- AIM OF THE TASK -
Using the entries below, copy out all lines where "assign" is found.

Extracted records
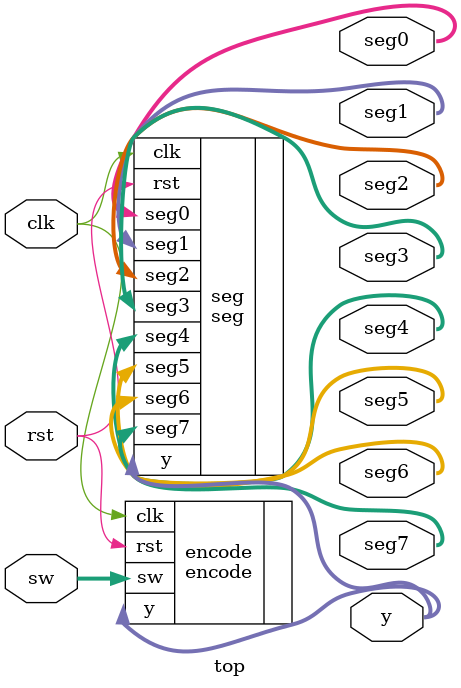
<source format=v>
module top(
		input clk,
		input rst,
		input [8:0]sw,
		output [2:0]y,
		output [7:0]seg0,
		output [7:0]seg1,
		output [7:0]seg2,
		output [7:0]seg3,
		output [7:0]seg4,
		output [7:0]seg5,
		output [7:0]seg6,
		output [7:0]seg7
);
	encode encode(
					.clk(clk),
					.rst(rst),
					.sw(sw),
					.y(y)
	);
	seg seg(
					.clk(clk),
					.rst(rst),
					.y(y),
					.seg0(seg0),
					.seg1(seg1),
					.seg2(seg2),
					.seg3(seg3),
					.seg4(seg4),
					.seg5(seg5),
					.seg6(seg6),
					.seg7(seg7)
	);
	endmodule

</source>
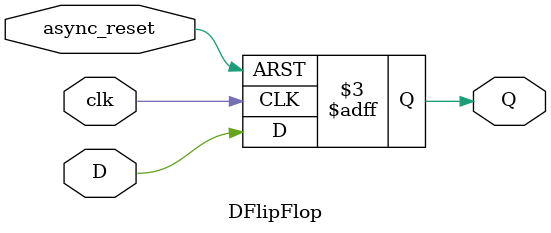
<source format=v>
module DFlipFlop(D,clk,async_reset,Q);
    //flip flop inputs
    input D;
    input clk;
    input async_reset;
    //flip flop output(just Q)
    output reg Q;
    //describe flipflop behaviour!
    always @(posedge clk or posedge async_reset) 
    begin
        if(async_reset==1'b1)
            Q <= 1'b0; 
        else 
            Q <= D; 
    end 
endmodule 
</source>
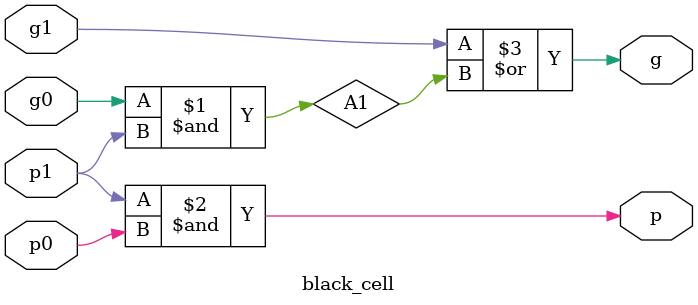
<source format=v>

module black_cell (p1,g1,p0,g0,p,g) ;

input p1,g1,p0,g0 ;

output  p,g ;

assign A1 = g0 & p1 ;
assign p = p1 & p0 ;
assign g = g1 | A1 ;

endmodule

</source>
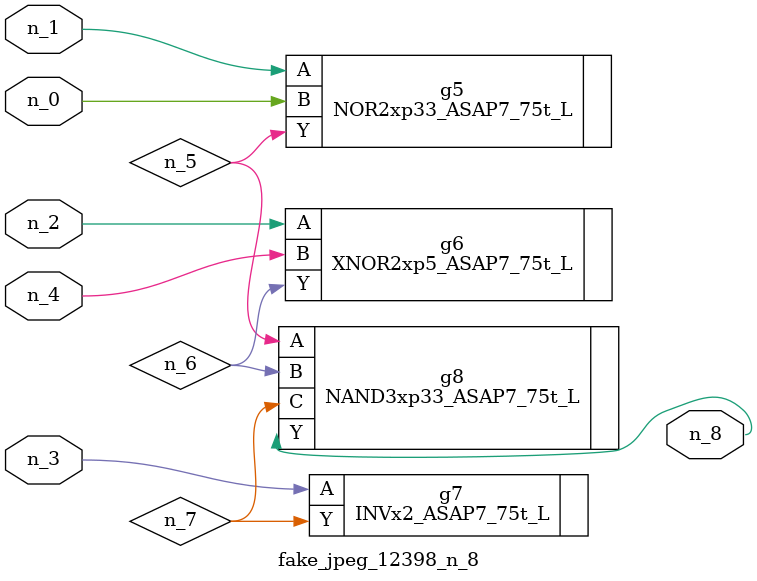
<source format=v>
module fake_jpeg_12398_n_8 (n_3, n_2, n_1, n_0, n_4, n_8);

input n_3;
input n_2;
input n_1;
input n_0;
input n_4;

output n_8;

wire n_6;
wire n_5;
wire n_7;

NOR2xp33_ASAP7_75t_L g5 ( 
.A(n_1),
.B(n_0),
.Y(n_5)
);

XNOR2xp5_ASAP7_75t_L g6 ( 
.A(n_2),
.B(n_4),
.Y(n_6)
);

INVx2_ASAP7_75t_L g7 ( 
.A(n_3),
.Y(n_7)
);

NAND3xp33_ASAP7_75t_L g8 ( 
.A(n_5),
.B(n_6),
.C(n_7),
.Y(n_8)
);


endmodule
</source>
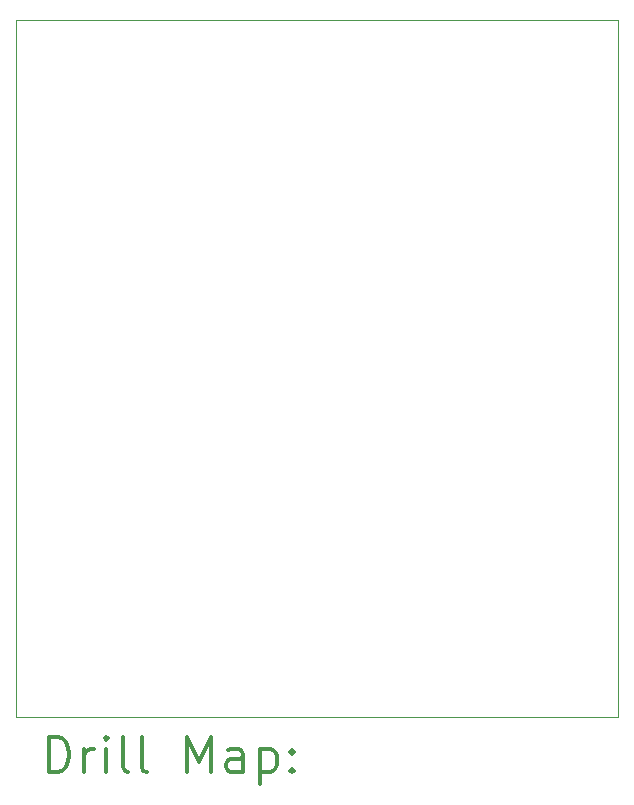
<source format=gbr>
%FSLAX45Y45*%
G04 Gerber Fmt 4.5, Leading zero omitted, Abs format (unit mm)*
G04 Created by KiCad (PCBNEW (5.1.6)-1) date 2021-04-19 00:02:52*
%MOMM*%
%LPD*%
G01*
G04 APERTURE LIST*
%TA.AperFunction,Profile*%
%ADD10C,0.100000*%
%TD*%
%ADD11C,0.200000*%
%ADD12C,0.300000*%
G04 APERTURE END LIST*
D10*
X7400000Y-4500000D02*
X7400000Y-10400000D01*
X2300000Y-4500000D02*
X7400000Y-4500000D01*
X2300000Y-10400000D02*
X2300000Y-4500000D01*
X7400000Y-10400000D02*
X2300000Y-10400000D01*
D11*
D12*
X2581428Y-10870714D02*
X2581428Y-10570714D01*
X2652857Y-10570714D01*
X2695714Y-10585000D01*
X2724286Y-10613572D01*
X2738571Y-10642143D01*
X2752857Y-10699286D01*
X2752857Y-10742143D01*
X2738571Y-10799286D01*
X2724286Y-10827857D01*
X2695714Y-10856429D01*
X2652857Y-10870714D01*
X2581428Y-10870714D01*
X2881428Y-10870714D02*
X2881428Y-10670714D01*
X2881428Y-10727857D02*
X2895714Y-10699286D01*
X2910000Y-10685000D01*
X2938571Y-10670714D01*
X2967143Y-10670714D01*
X3067143Y-10870714D02*
X3067143Y-10670714D01*
X3067143Y-10570714D02*
X3052857Y-10585000D01*
X3067143Y-10599286D01*
X3081428Y-10585000D01*
X3067143Y-10570714D01*
X3067143Y-10599286D01*
X3252857Y-10870714D02*
X3224286Y-10856429D01*
X3210000Y-10827857D01*
X3210000Y-10570714D01*
X3410000Y-10870714D02*
X3381428Y-10856429D01*
X3367143Y-10827857D01*
X3367143Y-10570714D01*
X3752857Y-10870714D02*
X3752857Y-10570714D01*
X3852857Y-10785000D01*
X3952857Y-10570714D01*
X3952857Y-10870714D01*
X4224286Y-10870714D02*
X4224286Y-10713572D01*
X4210000Y-10685000D01*
X4181428Y-10670714D01*
X4124286Y-10670714D01*
X4095714Y-10685000D01*
X4224286Y-10856429D02*
X4195714Y-10870714D01*
X4124286Y-10870714D01*
X4095714Y-10856429D01*
X4081428Y-10827857D01*
X4081428Y-10799286D01*
X4095714Y-10770714D01*
X4124286Y-10756429D01*
X4195714Y-10756429D01*
X4224286Y-10742143D01*
X4367143Y-10670714D02*
X4367143Y-10970714D01*
X4367143Y-10685000D02*
X4395714Y-10670714D01*
X4452857Y-10670714D01*
X4481428Y-10685000D01*
X4495714Y-10699286D01*
X4510000Y-10727857D01*
X4510000Y-10813572D01*
X4495714Y-10842143D01*
X4481428Y-10856429D01*
X4452857Y-10870714D01*
X4395714Y-10870714D01*
X4367143Y-10856429D01*
X4638571Y-10842143D02*
X4652857Y-10856429D01*
X4638571Y-10870714D01*
X4624286Y-10856429D01*
X4638571Y-10842143D01*
X4638571Y-10870714D01*
X4638571Y-10685000D02*
X4652857Y-10699286D01*
X4638571Y-10713572D01*
X4624286Y-10699286D01*
X4638571Y-10685000D01*
X4638571Y-10713572D01*
M02*

</source>
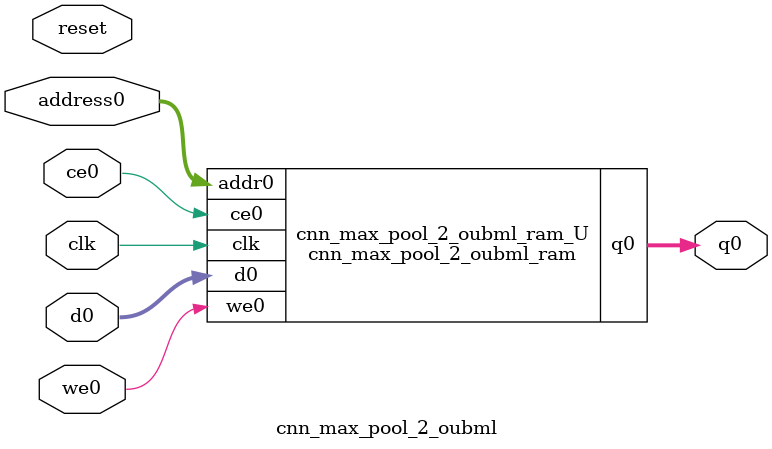
<source format=v>
`timescale 1 ns / 1 ps
module cnn_max_pool_2_oubml_ram (addr0, ce0, d0, we0, q0,  clk);

parameter DWIDTH = 14;
parameter AWIDTH = 9;
parameter MEM_SIZE = 400;

input[AWIDTH-1:0] addr0;
input ce0;
input[DWIDTH-1:0] d0;
input we0;
output reg[DWIDTH-1:0] q0;
input clk;

(* ram_style = "block" *)reg [DWIDTH-1:0] ram[0:MEM_SIZE-1];




always @(posedge clk)  
begin 
    if (ce0) 
    begin
        if (we0) 
        begin 
            ram[addr0] <= d0; 
        end 
        q0 <= ram[addr0];
    end
end


endmodule

`timescale 1 ns / 1 ps
module cnn_max_pool_2_oubml(
    reset,
    clk,
    address0,
    ce0,
    we0,
    d0,
    q0);

parameter DataWidth = 32'd14;
parameter AddressRange = 32'd400;
parameter AddressWidth = 32'd9;
input reset;
input clk;
input[AddressWidth - 1:0] address0;
input ce0;
input we0;
input[DataWidth - 1:0] d0;
output[DataWidth - 1:0] q0;



cnn_max_pool_2_oubml_ram cnn_max_pool_2_oubml_ram_U(
    .clk( clk ),
    .addr0( address0 ),
    .ce0( ce0 ),
    .we0( we0 ),
    .d0( d0 ),
    .q0( q0 ));

endmodule


</source>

- WRITTEN SOLUTION -
assign A1 = g0 & p1 ;
assign p = p1 & p0 ;
assign g = g1 | A1 ;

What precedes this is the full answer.